▶ [Source text]
>>>

Frey, Sylvia R. The British Soldier in America: A Social History of Military Life in the
Revolutionary Period. Austin: University of Texas Press, 1981.
Neuberg, Victor. Gone
for a Soldier. London: Cassell Publishers, 1989.
Happily, there are quite a few excellent sources on
day-to-day life in the British Army during the American Revolution by authors
on both sides of the Atlantic. Brumwell
and Frey are particularly good at giving hard evidence to support the
generalizations and stereotypes that are pervasive. Brumwell’s period is, naturally, earlier than
the Revolutionary War but complements Frey’s (and Neuberg’s) findings very
well. Neuberg is surprisingly detailed considering the fact his book covers the
British Army from the 17th century through the 20th. By piecing all three together, you stand a
good chance of opening a window into 18th century British Army
life. For example, Neuberg tells us that
enlistment was generally for life (15-25 years’ service) and that the average
height of an enlisted man was 5’5”.

<<<

▶ [Entries from a dataset]
>>>

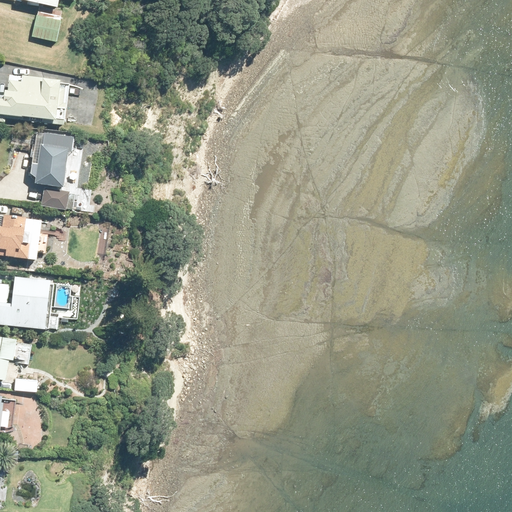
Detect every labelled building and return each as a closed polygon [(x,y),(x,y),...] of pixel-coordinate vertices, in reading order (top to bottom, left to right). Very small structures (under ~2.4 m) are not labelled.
[(5,0),(22,3),(23,0),(59,9),(60,0),(5,0)] [(37,13),(33,38),(58,43),(63,11),(54,10),(52,16),(37,13)] [(65,126),(69,85),(62,84),(62,81),(23,76),(23,83),(10,81),(9,91),(5,91),(4,99),(0,98),(0,121),(6,123),(7,118),(65,126)] [(32,175),(37,179),(37,184),(65,188),(71,152),(74,153),(76,137),(45,133),(45,136),(38,135),(32,175)] [(45,188),(42,206),(68,210),(70,192),(45,188)] [(42,238),(43,222),(0,215),(0,256),(38,261),(38,256),(46,257),(48,239),(42,238)] [(40,289),(41,280),(16,277),(12,302),(0,300),(0,325),(46,331),(51,291),(40,289)] [(0,381),(7,382),(10,362),(14,362),(18,341),(0,337),(0,381)] [(16,380),(16,391),(38,393),(39,382),(16,380)]
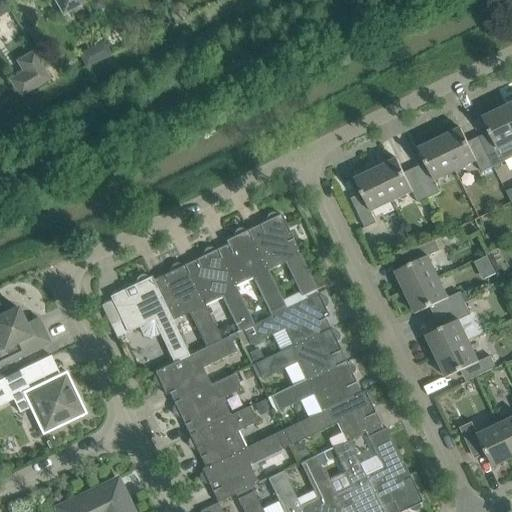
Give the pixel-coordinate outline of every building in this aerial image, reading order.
[(53,0),(62,16),(85,4),(83,0),(53,0)] [(101,0),(91,0),(88,2),(94,13),(105,7),(101,0)] [(180,21),(187,17),(188,11),(185,5),(177,2),(171,6),(170,13),(173,20),(180,21)] [(22,72),(8,80),(19,97),(51,79),(34,50),(16,61),(22,72)] [(499,150),(511,144),(511,123),(504,108),(483,118),(493,138),(482,143),(494,167),(505,162),(499,150)] [(494,167),(482,143),(471,148),(462,128),(440,138),(456,171),(477,161),(482,173),(494,167)] [(435,181),(456,171),(440,138),(419,148),(429,168),(418,174),(430,198),(441,193),(435,181)] [(430,198),(418,174),(407,179),(398,159),(377,169),(392,202),(413,192),(419,203),(430,198)] [(372,212),(392,202),(377,169),(355,179),(365,199),(354,204),(366,229),(377,223),(372,212)] [(281,215),(279,216),(278,214),(277,213),(275,213),(273,213),(271,213),(269,214),(267,217),(267,219),(267,221),(248,230),(268,270),(285,262),(301,296),(317,289),(281,215)] [(248,230),(246,231),(245,230),(244,229),(243,229),(241,228),(239,229),(236,230),(235,232),(234,235),(235,237),(226,241),(228,245),(217,250),(236,286),(253,278),(271,316),(287,309),(268,270),(248,230)] [(406,293),(439,277),(429,257),(441,251),(435,240),(411,251),(416,262),(396,272),(406,293)] [(217,250),(215,250),(214,249),(213,248),(211,248),(209,248),(206,249),(204,251),(203,253),(204,256),(185,265),(205,306),(222,298),(239,332),(243,330),(254,325),(236,286),(217,250)] [(185,265),(183,266),(180,264),(177,264),(175,264),(173,265),(172,266),(171,267),(171,268),(170,269),(171,272),(153,280),(153,281),(172,321),(173,321),(190,313),(206,348),(222,340),(217,330),(205,306),(185,265)] [(137,284),(110,297),(112,301),(121,320),(127,333),(139,327),(143,336),(150,339),(160,334),(174,363),(189,356),(173,321),(172,321),(153,281),(153,280),(151,277),(149,278),(147,277),(146,276),(145,275),(144,275),(142,276),(141,276),(138,277),(138,278),(137,279),(136,281),(137,282),(137,284)] [(441,315),(466,304),(460,293),(449,298),(439,277),(406,293),(416,314),(436,305),(441,315)] [(472,287),(467,289),(469,295),(475,292),(472,287)] [(321,296),(319,296),(318,294),(287,309),(271,316),(254,325),(243,330),(247,338),(248,339),(249,342),(251,345),(285,329),(293,346),(330,329),(325,318),(329,317),(325,308),(326,307),(327,305),(327,304),(328,302),(326,299),(325,297),(323,296),(321,296)] [(38,318),(25,324),(18,308),(4,314),(0,304),(0,367),(23,356),(50,343),(38,318)] [(446,326),(427,336),(437,357),(469,341),(485,334),(475,313),(471,315),(466,304),(441,315),(446,326)] [(127,333),(121,320),(111,325),(117,338),(127,333)] [(226,325),(217,330),(222,340),(229,336),(231,335),(226,325)] [(255,364),(252,365),(258,377),(261,376),(263,379),(297,363),(305,380),(346,361),(337,342),(338,341),(339,339),(339,337),(339,336),(338,333),(337,332),(335,331),(333,330),(331,330),(330,329),(293,346),(255,364)] [(239,332),(236,333),(239,339),(242,345),(249,342),(248,339),(247,338),(243,330),(239,332)] [(231,335),(229,336),(232,342),(239,339),(236,333),(231,335)] [(211,385),(203,368),(237,352),(232,342),(229,336),(222,340),(206,348),(189,356),(174,363),(155,372),(156,375),(155,376),(154,377),(153,378),(153,380),(153,381),(154,383),(155,384),(156,385),(158,386),(159,386),(162,386),(166,395),(169,393),(174,403),(211,385)] [(472,379),(493,369),(496,368),(491,356),(479,362),(469,341),(437,357),(447,378),(467,369),(472,379)] [(258,349),(249,353),(254,363),(263,358),(258,349)] [(349,363),(347,364),(346,361),(305,380),(271,396),(278,412),(312,395),(320,412),(321,413),(361,393),(352,375),(354,374),(355,372),(355,370),(354,366),(352,364),(351,363),(349,363)] [(3,379),(10,393),(27,385),(44,377),(37,363),(3,379)] [(27,385),(10,393),(20,413),(34,406),(45,430),(41,432),(43,435),(87,414),(66,372),(29,389),(27,385)] [(231,416),(230,416),(222,399),(242,389),(234,374),(211,385),(174,403),(176,406),(173,408),(172,409),(172,410),(173,414),(174,415),(176,417),(179,417),(181,417),(190,436),(231,416)] [(320,412),(283,430),(291,446),(337,423),(346,441),(348,440),(365,432),(368,437),(383,430),(371,405),(373,403),(374,402),(374,400),(374,398),(371,395),(370,394),(368,393),(366,394),(365,391),(361,393),(321,413),(320,412)] [(265,400),(255,405),(260,416),(270,412),(265,400)] [(246,448),(238,431),(257,422),(250,406),(230,416),(231,416),(190,436),(191,438),(189,439),(188,440),(188,442),(188,446),(190,448),(192,449),(195,450),(197,449),(205,468),(202,469),(202,470),(246,448)] [(511,418),(499,425),(511,451),(511,418)] [(511,458),(511,451),(499,425),(479,435),(473,423),(462,429),(473,453),(484,448),(494,468),(511,458)] [(415,473),(409,475),(387,428),(383,430),(368,437),(376,455),(360,464),(365,476),(382,511),(402,511),(408,509),(409,510),(410,511),(411,511),(413,511),(416,510),(417,510),(418,509),(419,508),(420,506),(420,505),(419,504),(422,502),(417,490),(422,487),(415,473)] [(249,466),(291,446),(283,430),(246,448),(202,470),(203,472),(201,473),(200,475),(199,476),(200,479),(201,480),(202,482),(203,483),(205,484),(208,483),(218,503),(235,494),(236,494),(251,487),(258,484),(249,466)] [(346,441),(333,448),(346,475),(352,488),(335,496),(342,511),(382,511),(365,476),(360,464),(348,440),(346,441)] [(309,458),(302,443),(291,448),(298,463),(309,458)] [(333,491),(329,483),(316,456),(300,463),(317,499),(300,507),(302,511),(342,511),(332,491),(333,491)] [(302,511),(300,507),(283,471),(268,479),(283,511),(302,511)] [(133,511),(132,508),(118,479),(56,508),(58,511),(133,511)] [(236,494),(235,494),(238,499),(253,492),(251,487),(236,494)] [(262,511),(253,492),(238,499),(243,511),(262,511)]
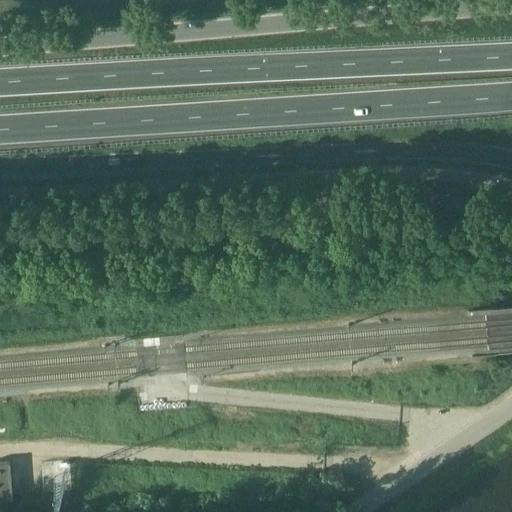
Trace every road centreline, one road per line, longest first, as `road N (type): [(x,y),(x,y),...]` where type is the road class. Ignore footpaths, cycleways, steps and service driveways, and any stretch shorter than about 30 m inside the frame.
road 1 (track): [(0,249),(265,233),(407,198),(511,210)]
road 2 (motorway): [(511,6),(0,48)]
road 3 (motorway): [(0,130),(511,96)]
road 4 (motorway): [(0,168),(365,151),(511,162)]
road 5 (motorway): [(511,57),(0,83)]
road 6 (track): [(418,469),(0,451)]
road 7 (unclassified): [(356,511),(511,406)]
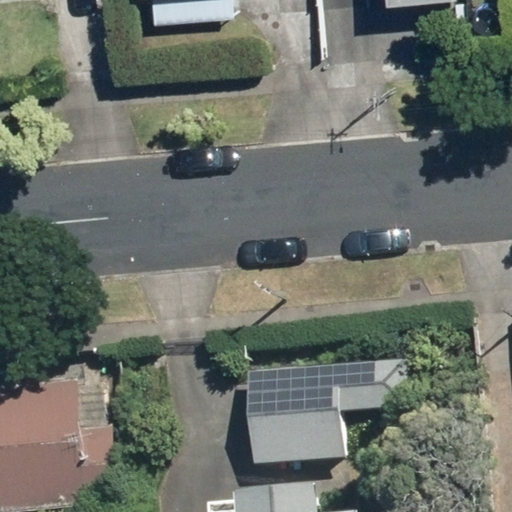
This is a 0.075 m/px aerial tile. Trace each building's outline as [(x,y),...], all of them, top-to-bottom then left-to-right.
[(152,0),(155,23),(236,15),(234,0),(152,0)] [(367,0),(368,8),(467,2),(466,0),(367,0)] [(251,373),(259,469),(352,462),(348,411),(416,406),(413,360),(251,373)] [(0,511),(69,511),(129,506),(120,421),(87,424),(82,379),(0,387),(0,511)] [(333,511),(332,490),(252,498),(253,511),(333,511)]
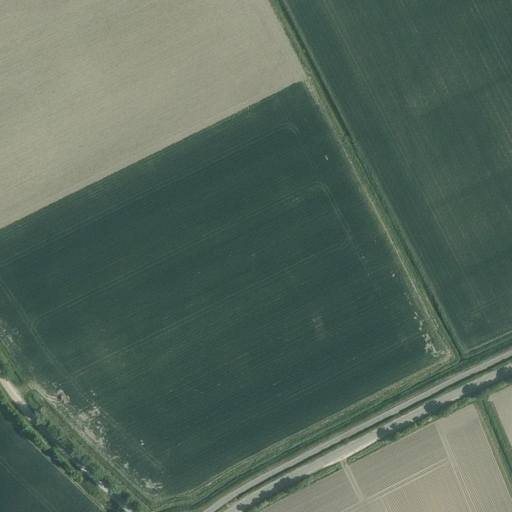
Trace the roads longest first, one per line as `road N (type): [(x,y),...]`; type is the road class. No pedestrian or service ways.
road 1 (unclassified): [(234,511),(511,367)]
road 2 (unclassified): [(130,511),(38,427),(0,377)]
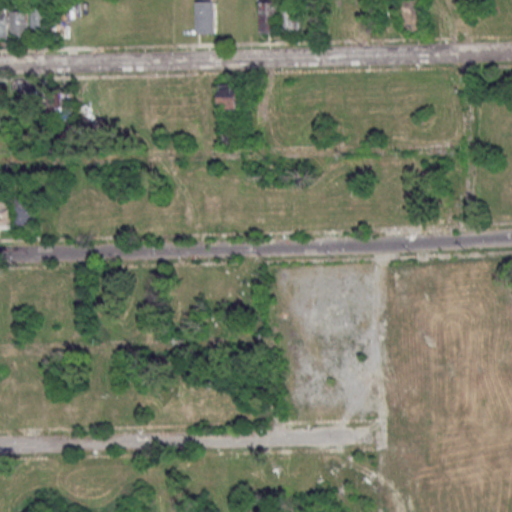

<<<

Decide whether each statement agrees with the text on British Army sources, answering yes or no and quoting the words of the text that settle it. 1. Neuberg's book covers the British Army from the 17th century through the 20th. 2. Brumwell's period is later than the Revolutionary War. 3. Neuberg gives the average height of an enlisted man as 5'5".

▶ [Solution for this problem]
1. Yes: "his book covers the British Army from the 17th century through the 20th"
2. No: "Brumwell’s period is, naturally, earlier than the Revolutionary War"
3. Yes: "the average height of an enlisted man was 5’5”"